Geographic patterns in species vulnerability

Where are species most at risk from climate change? Given that observed and projected climate change is larger towards the poles, most attention has been directed towards high-latitude environments [41], with polar bears as iconic species in the public mind. Depending on the vulnerability of species, geographic patterns of extinction risk may, however, deviate from geographic patterns of warming. Deutsch et al. [42] showed that tropical insects are more sensitive to warming than high-latitude ones, because they already live close to their limit of climatic tolerance, whereas the fitness of many high-latitude species may increase as a result of warming. Moreover, tropical assemblages contain more species with poor dispersal ability, high specialization and small geographic ranges [43], all characteristics that make them vulnerable to climate change. McCain [44] recently found support for Janzen's hypothesis [45] that the elevational range sizes of organisms are smaller on tropical than high-latitude mountains, making them more vulnerable to warming and upslope range shifts. Narrow range-sizes also mean that for many tropical mountain species there will be no overlap between present and projected future distributions, increasing the risk for dispersal failure and extinction [28]. In an assessment of global extinction risk in birds, Jetz et al. [46] projected many extinctions of tropical narrow-ranged species, although land conversion is presently a greater threat than climate change. As a result of narrow climatic tolerances, relatively small temperature changes may have large effects on species distributions in the tropics. In a record of forest turnover during 48,000 years in the Amazon basin, forest cover was found to be continuous, but a temperature change of only 1°C during the transition from glacial to Holocene resulted in a large turnover in species composition [47].

Future directions

Even if the assumptions in bioclimatic models are frequently violated, they remain a primary strategy to project the future of biodiversity. The methods are also developing rapidly, with prospects of accounting for variability among models and relaxing some of the critical assumptions [13,48]. Information on how species responded to climate change in the past serves as a ‘reality check’ of model projections. Further advances could be made by taking advantage of new knowledge about past climate change. For example, studies of species responses to Pleistocene climate oscillations have focused on the role of refugia, with recent interest in microrefugia (survival of taxa in small habitat pockets), to explain the speed of post-glacial recolonization [49]. The concept of microrefugia should also be relevant in projecting the effects of climate change [50]. Survival in small patches may be incorporated into models, and management and creation of microrefugia could be used as an active adaptation strategy.

An area in need of more research is the relationship between species tolerances and climate change.

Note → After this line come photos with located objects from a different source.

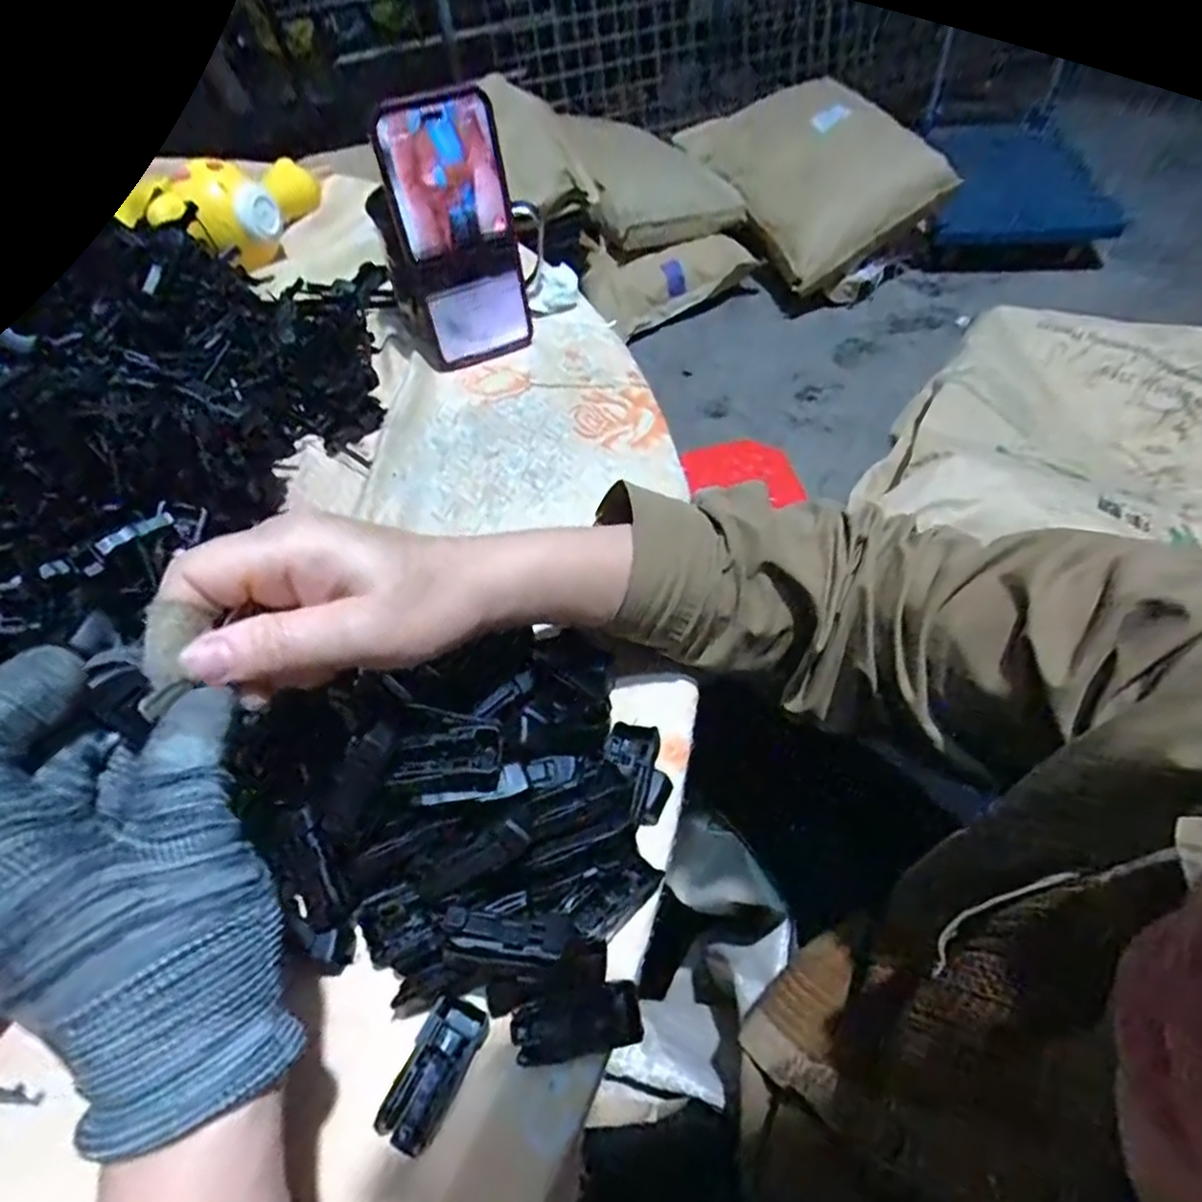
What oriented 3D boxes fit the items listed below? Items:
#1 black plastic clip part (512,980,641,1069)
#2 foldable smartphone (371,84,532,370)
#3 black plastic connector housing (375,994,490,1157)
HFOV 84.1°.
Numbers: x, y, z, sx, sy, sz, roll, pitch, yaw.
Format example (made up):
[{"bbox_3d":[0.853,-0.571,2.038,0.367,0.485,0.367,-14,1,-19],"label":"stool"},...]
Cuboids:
[{"bbox_3d":[-0.009,0.157,0.250,0.047,0.007,0.024,-11,56,-4],"label":"black plastic clip part"},{"bbox_3d":[-0.094,-0.240,0.445,0.075,0.159,0.011,-23,48,-13],"label":"foldable smartphone"},{"bbox_3d":[-0.061,0.170,0.240,0.019,0.014,0.047,23,60,18],"label":"black plastic connector housing"}]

Some species may be more tolerant than indicated by present species-environment relationships, whereas others live close to their tolerance limits. Better information about the vulnerability of taxa in different regions is also desirable. Much of our present knowledge is derived from studies of Europe and North America, which may not be relevant for the rest of the world, such as the hotspots of species richness and endemism where most of Earth's biodiversity reside. Rapid progress in this field is urgently needed to avoid the prospect of a wave of climate change-induced extinction becoming inevitable.